-- RECORDS FOR THIS EXERCISE follows --

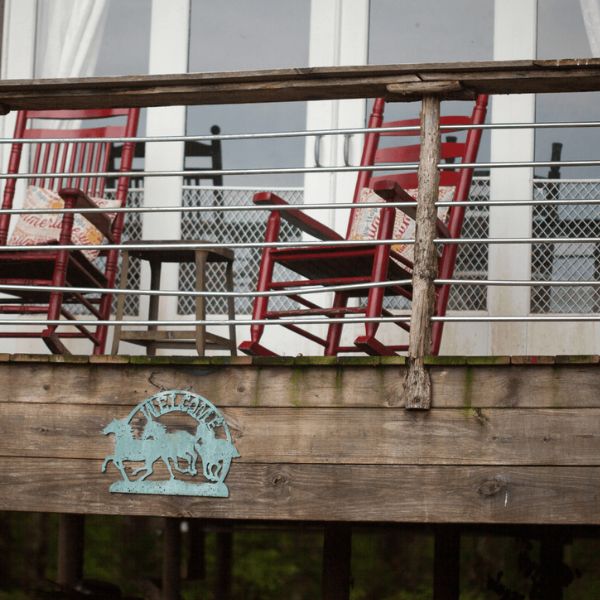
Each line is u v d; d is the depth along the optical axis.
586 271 8.50
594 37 8.62
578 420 5.90
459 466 5.99
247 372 6.25
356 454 6.09
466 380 6.04
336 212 8.88
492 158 8.70
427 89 6.20
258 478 6.18
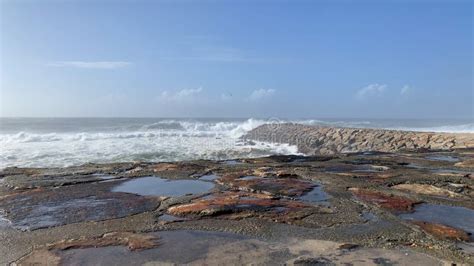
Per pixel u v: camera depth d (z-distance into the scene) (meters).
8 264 4.16
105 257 4.32
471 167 11.07
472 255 4.37
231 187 8.14
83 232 5.20
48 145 20.62
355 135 23.25
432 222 5.62
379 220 5.71
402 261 4.18
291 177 9.34
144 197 7.21
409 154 15.01
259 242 4.79
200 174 9.89
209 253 4.43
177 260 4.23
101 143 22.05
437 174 9.69
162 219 5.79
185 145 22.16
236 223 5.56
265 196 7.19
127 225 5.50
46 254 4.41
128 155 17.25
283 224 5.51
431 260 4.21
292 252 4.45
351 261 4.18
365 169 10.78
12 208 6.46
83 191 7.80
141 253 4.43
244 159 13.30
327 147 23.11
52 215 6.03
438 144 18.83
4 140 22.97
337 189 7.89
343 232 5.16
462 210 6.33
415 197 7.20
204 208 6.22
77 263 4.14
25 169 10.73
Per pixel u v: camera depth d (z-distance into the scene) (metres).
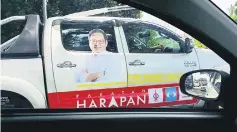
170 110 1.86
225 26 1.61
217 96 1.74
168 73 3.77
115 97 3.73
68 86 3.65
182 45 3.75
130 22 3.73
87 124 1.78
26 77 3.54
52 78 3.62
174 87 3.77
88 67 3.71
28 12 3.25
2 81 3.43
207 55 3.33
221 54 1.62
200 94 1.93
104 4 3.53
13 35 3.36
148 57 3.84
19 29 3.37
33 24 3.37
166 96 3.71
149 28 3.75
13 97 3.46
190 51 3.58
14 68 3.48
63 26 3.63
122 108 1.87
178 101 3.39
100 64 3.75
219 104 1.76
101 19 3.68
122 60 3.77
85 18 3.60
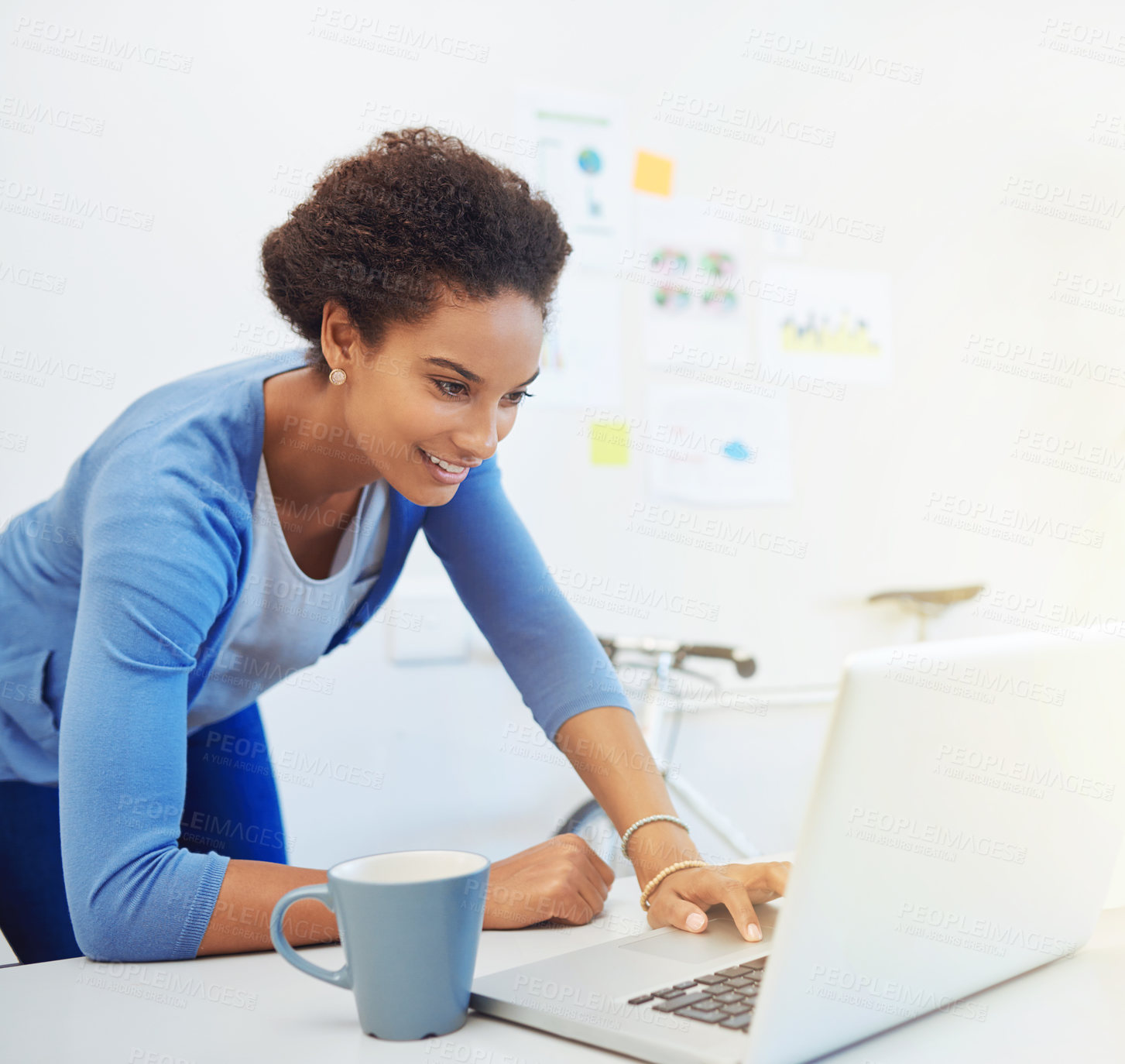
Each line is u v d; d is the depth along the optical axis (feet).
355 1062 1.51
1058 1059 1.50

-- RECORDS FOR THIS EXERCISE concluded --

REQUIRED ACTION
Write down again, exactly as given, only the lines above that fall from the line with "130 22 3.73" to the line with "122 108 1.87", inclusive.

ANSWER
130 22 3.73
87 124 1.78
26 77 3.54
52 78 3.62
174 87 3.77
88 67 3.71
28 12 3.25
2 81 3.43
207 55 3.33
221 54 1.62
200 94 1.93
104 4 3.53
13 35 3.36
148 57 3.84
19 29 3.37
33 24 3.37
166 96 3.71
149 28 3.75
13 97 3.46
190 51 3.58
14 68 3.48
63 26 3.63
122 108 1.87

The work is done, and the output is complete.